A free test flight of NASA's prototype Morpheus lander ended prematurely, spectacularly and in flames on Thursday when the vehicle lost stability directly after take off, crashed upside down into the dirt, before experiencing a number of explosions that left the lander in flames and apparently completely destroyed. Thankfully, no one was hurt in the incident.
The lander had undergone successful tethered testing on August 3, when, suspended from a crane, the lander completed a successful take off and landing at the Kennedy Space Center. The August 9 flight, the first without the assistance of a crane, experienced what NASA described as a "hardware component failure" which "prevented the vehicle from maintaining stable flight." In other words, it crashed. The subsequent fire appeared to result in the explosion of Morpheus' fuel tanks, and their stores of propellant which is a combination of liquid oxygen and methane. The fire crew on hand was able to extinguish the flames.

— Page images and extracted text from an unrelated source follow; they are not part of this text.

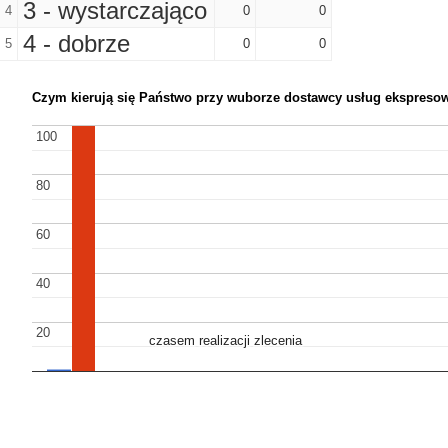
3 - wystarczająco
4
0
0
4 - dobrze
5
0
0
Czym kierują się Państwo przy wuborze dostawcy usług ekspreso
100
100
80
80
60
60
40
40
20
20
czasem realizacji zlecenia
czasem realizacji zlecenia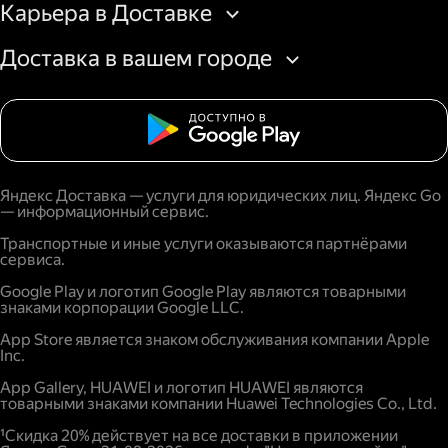
Карьера в Доставке
получение из пункта выдачи.
Доставка в вашем городе
Яндекс Доставка — услуги для юридических лиц. Яндекс Go
— информационный сервис.
Транспортные и иные услуги оказываются партнёрами
сервиса.
Google Play и логотип Google Play являются товарными
знаками корпорации Google LLC.
App Store является знаком обслуживания компании Apple
Inc.
App Gallery, HUAWEI и логотип HUAWEI являются
товарными знаками компании Huawei Technologies Co., Ltd.
¹Скидка 20% действует на все доставки в приложении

"Failures such as these were anticipated prior to the test, and are part of the development process for any complex spaceflight hardware," said NASA in a statement following the incident. Certainly, if crashes are to occur it's preferable that they occur in testing.
NASA describes the Morpheus lander as a "full spacecraft," which it hopes will one day be capable of transporting a 1100 pound (xx kg) payload such as a robot or rover to the moon. The agency additionally sees Morpheus as an opportunity to test "lean development" (presumably cost effective) engineering practices.
There is no suggestion at this stage that the incident will in any way deter NASA from the Morpheus program. A video of the crash can be seen on the NASA website.